¿Qué hay detrás de la frustración de la respiración para calmarse?
Cuando estamos bajo estrés o enfadados, nuestra respiración se vuelve rápida y superficial. Esto se debe a que nuestro cuerpo entró en un modo de ‘lucha o huida’, y el sistema nervioso simpático toma el mando. En este estado, nuestro cerebro prioriza la supervivencia sobre la reflexión.
Intentar respirar hondo para calmarse en pleno pico emocional no funciona por varias razones. Primero, el cuerpo no reconoce la respiración pausada como una señal de seguridad cuando está en estado de alerta máxima. Segundo, el cerebro puede interpretar un cambio brusco en la respiración como una amenaza adicional o una obstrucción.
La importancia de entrenar la respiración
La respiración puede ser una herramienta útil para gestionar el estrés y la ira, pero solo si se ha entrenado previamente. Esto se conoce como crear un ‘ancla’. La ciencia ha demostrado que entrenar la respiración en momentos de calma puede mejorar nuestra capacidad para manejar el estrés y la ira en momentos de estrés.
Técnicas de respiración efectivas
Existen diversas técnicas de respiración que pueden ser útiles para gestionar el estrés y la ira. Una de las más efectivas es la técnica del Cyclic Sighing, también conocida como suspiro cíclico. Se trata de una inhalación profunda seguida de una inhalación corta y una exhalación prolongada. Esta técnica puede ayudar a activar el nervio vago y el sistema nervioso parasimpático, el encargado de frenar la respuesta de estrés.

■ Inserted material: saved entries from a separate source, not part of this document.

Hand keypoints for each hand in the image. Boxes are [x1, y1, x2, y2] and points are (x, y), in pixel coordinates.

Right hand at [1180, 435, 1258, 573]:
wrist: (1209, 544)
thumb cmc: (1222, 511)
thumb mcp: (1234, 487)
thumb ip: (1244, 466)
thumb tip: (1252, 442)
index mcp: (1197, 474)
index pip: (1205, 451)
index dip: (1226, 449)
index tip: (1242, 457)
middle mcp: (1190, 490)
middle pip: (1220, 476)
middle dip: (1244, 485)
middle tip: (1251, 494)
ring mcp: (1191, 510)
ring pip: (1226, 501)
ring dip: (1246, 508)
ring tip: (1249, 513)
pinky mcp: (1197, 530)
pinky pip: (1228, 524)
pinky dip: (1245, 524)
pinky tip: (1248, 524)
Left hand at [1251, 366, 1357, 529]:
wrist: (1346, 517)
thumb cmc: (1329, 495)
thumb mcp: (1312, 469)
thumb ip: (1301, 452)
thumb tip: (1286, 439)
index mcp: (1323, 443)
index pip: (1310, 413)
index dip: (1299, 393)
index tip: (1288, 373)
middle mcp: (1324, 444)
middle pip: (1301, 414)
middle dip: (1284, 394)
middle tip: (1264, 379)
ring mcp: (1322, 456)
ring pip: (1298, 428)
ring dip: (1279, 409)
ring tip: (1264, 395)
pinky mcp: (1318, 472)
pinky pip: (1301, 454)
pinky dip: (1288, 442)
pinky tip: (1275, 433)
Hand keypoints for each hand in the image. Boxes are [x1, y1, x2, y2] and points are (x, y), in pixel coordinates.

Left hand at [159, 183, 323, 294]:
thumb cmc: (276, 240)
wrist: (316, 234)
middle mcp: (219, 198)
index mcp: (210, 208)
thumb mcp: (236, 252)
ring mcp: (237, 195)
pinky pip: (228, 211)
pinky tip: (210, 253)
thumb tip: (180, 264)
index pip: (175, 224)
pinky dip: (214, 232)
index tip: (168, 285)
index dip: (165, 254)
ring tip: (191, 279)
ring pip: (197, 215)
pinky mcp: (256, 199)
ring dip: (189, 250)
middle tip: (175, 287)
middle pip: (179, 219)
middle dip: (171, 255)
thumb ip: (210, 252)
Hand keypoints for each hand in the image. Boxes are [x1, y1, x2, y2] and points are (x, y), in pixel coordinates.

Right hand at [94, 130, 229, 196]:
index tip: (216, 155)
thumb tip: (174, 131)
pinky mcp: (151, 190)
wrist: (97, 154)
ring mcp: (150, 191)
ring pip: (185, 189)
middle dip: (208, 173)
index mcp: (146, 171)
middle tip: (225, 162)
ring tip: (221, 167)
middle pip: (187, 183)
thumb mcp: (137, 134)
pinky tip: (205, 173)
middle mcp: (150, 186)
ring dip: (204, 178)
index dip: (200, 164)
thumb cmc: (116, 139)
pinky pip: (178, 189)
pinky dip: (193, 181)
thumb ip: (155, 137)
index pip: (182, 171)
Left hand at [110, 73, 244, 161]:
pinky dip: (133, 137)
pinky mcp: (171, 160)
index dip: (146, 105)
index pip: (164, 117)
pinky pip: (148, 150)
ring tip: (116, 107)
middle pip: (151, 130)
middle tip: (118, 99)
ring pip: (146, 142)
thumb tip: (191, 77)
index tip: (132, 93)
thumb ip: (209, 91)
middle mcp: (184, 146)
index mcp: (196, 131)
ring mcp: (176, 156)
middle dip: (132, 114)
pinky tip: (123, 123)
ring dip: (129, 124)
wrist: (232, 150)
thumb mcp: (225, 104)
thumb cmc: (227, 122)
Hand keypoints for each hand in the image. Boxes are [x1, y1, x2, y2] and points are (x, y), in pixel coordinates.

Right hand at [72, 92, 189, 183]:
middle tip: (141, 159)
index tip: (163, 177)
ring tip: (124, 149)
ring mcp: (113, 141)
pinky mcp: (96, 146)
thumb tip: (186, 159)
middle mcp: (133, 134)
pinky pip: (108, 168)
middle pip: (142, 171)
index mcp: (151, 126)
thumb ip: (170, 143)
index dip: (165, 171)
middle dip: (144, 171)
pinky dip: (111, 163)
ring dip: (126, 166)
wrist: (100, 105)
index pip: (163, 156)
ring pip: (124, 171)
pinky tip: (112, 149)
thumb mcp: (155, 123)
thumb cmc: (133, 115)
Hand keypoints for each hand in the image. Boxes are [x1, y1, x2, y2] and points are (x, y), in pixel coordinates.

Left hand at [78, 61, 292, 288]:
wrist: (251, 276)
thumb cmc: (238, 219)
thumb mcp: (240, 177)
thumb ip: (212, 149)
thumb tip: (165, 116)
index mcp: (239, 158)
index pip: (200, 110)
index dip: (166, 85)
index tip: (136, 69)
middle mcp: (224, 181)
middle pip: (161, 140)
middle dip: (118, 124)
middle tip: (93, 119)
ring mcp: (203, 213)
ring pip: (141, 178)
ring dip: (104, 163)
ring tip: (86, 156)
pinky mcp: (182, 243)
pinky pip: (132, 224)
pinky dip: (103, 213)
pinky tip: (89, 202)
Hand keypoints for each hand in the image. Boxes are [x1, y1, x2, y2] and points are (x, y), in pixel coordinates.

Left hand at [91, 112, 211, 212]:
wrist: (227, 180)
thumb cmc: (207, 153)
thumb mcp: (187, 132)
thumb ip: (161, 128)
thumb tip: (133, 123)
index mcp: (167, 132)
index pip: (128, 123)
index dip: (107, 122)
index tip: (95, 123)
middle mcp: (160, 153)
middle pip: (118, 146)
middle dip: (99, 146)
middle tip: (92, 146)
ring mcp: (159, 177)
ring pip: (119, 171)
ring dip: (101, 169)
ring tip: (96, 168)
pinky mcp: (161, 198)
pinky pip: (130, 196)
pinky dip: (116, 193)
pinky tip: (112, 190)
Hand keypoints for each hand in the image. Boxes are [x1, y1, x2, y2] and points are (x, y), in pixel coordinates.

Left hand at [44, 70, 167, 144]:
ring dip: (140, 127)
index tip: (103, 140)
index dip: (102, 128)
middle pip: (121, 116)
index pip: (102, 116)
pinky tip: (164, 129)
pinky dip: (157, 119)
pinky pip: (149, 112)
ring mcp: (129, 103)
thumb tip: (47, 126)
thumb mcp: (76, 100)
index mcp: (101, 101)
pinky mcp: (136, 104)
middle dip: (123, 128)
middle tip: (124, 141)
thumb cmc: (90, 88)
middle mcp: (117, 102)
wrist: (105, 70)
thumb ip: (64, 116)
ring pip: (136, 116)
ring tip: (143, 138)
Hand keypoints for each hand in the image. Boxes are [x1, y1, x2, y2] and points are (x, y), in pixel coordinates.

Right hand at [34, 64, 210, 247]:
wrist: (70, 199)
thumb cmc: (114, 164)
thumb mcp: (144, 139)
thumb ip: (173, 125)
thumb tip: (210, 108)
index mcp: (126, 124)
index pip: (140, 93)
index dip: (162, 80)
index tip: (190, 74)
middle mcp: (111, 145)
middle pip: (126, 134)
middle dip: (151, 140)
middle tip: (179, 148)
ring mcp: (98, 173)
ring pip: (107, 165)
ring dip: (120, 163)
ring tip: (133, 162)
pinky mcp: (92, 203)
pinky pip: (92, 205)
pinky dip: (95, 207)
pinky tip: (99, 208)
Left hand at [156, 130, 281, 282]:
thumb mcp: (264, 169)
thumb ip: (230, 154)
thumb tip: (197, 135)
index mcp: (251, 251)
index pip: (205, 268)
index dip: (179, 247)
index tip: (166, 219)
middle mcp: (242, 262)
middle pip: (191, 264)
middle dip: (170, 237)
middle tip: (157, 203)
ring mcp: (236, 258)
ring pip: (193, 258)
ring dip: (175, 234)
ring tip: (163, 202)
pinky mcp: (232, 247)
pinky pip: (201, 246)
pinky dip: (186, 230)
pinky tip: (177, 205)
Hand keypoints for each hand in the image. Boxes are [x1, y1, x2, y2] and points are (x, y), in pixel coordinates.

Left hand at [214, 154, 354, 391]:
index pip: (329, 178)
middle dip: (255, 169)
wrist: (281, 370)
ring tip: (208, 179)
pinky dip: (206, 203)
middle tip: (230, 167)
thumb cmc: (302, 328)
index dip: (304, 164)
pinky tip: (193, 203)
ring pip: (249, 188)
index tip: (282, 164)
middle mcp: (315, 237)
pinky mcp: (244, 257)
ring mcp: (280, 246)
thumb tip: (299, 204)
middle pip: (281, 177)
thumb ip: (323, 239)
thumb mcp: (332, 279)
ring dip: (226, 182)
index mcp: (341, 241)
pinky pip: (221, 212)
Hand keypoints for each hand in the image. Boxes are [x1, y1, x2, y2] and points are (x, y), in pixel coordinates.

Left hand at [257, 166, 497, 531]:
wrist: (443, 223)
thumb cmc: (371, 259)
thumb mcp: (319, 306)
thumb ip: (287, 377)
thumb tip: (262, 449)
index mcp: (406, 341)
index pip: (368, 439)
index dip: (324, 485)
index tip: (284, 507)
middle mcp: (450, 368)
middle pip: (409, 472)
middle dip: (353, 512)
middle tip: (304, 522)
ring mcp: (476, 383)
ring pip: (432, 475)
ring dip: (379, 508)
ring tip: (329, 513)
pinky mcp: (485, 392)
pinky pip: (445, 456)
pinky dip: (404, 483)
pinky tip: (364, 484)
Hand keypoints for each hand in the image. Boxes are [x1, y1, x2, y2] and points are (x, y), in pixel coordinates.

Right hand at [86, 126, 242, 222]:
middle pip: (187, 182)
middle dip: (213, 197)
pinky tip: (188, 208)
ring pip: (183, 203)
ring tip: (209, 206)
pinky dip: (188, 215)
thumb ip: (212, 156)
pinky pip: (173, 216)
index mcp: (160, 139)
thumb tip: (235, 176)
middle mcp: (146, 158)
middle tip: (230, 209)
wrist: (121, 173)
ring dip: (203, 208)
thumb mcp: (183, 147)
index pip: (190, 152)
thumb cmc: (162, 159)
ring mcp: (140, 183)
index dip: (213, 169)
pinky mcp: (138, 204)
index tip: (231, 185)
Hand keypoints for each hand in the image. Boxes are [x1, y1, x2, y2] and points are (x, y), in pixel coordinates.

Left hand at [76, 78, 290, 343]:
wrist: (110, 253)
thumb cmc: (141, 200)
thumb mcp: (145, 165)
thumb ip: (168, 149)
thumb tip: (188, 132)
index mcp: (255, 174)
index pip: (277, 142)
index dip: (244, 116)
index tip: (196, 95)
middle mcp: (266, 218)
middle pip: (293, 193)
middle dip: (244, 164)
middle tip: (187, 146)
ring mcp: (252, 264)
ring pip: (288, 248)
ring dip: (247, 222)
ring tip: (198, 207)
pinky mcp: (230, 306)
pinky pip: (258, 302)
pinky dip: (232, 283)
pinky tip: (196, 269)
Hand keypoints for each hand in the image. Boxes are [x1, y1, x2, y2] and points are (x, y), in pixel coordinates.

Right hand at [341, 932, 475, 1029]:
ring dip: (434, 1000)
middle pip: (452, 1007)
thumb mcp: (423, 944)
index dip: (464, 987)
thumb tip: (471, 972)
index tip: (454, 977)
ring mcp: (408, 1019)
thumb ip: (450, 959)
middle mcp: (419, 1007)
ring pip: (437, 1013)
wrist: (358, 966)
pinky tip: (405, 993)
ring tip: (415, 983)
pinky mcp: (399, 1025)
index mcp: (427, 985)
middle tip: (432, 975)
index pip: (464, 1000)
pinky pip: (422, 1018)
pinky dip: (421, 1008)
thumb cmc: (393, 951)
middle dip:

- La respiración profunda y lenta ayuda a reducir la excitación y la agresividad.
- El yoga puede ser una herramienta eficaz para gestionar el estrés y la ira.
- La meditación mindfulness puede ser útil para mejorar la resiliencia emocional.
La importancia de entrenar la respiración en momentos de calma
En lugar de intentar usar la respiración como un botón del pánico, es importante entrenarla en momentos de calma. De esta manera, podemos desarrollar la habilidad de utilizar la respiración para gestionar el estrés y la ira en momentos de necesidad.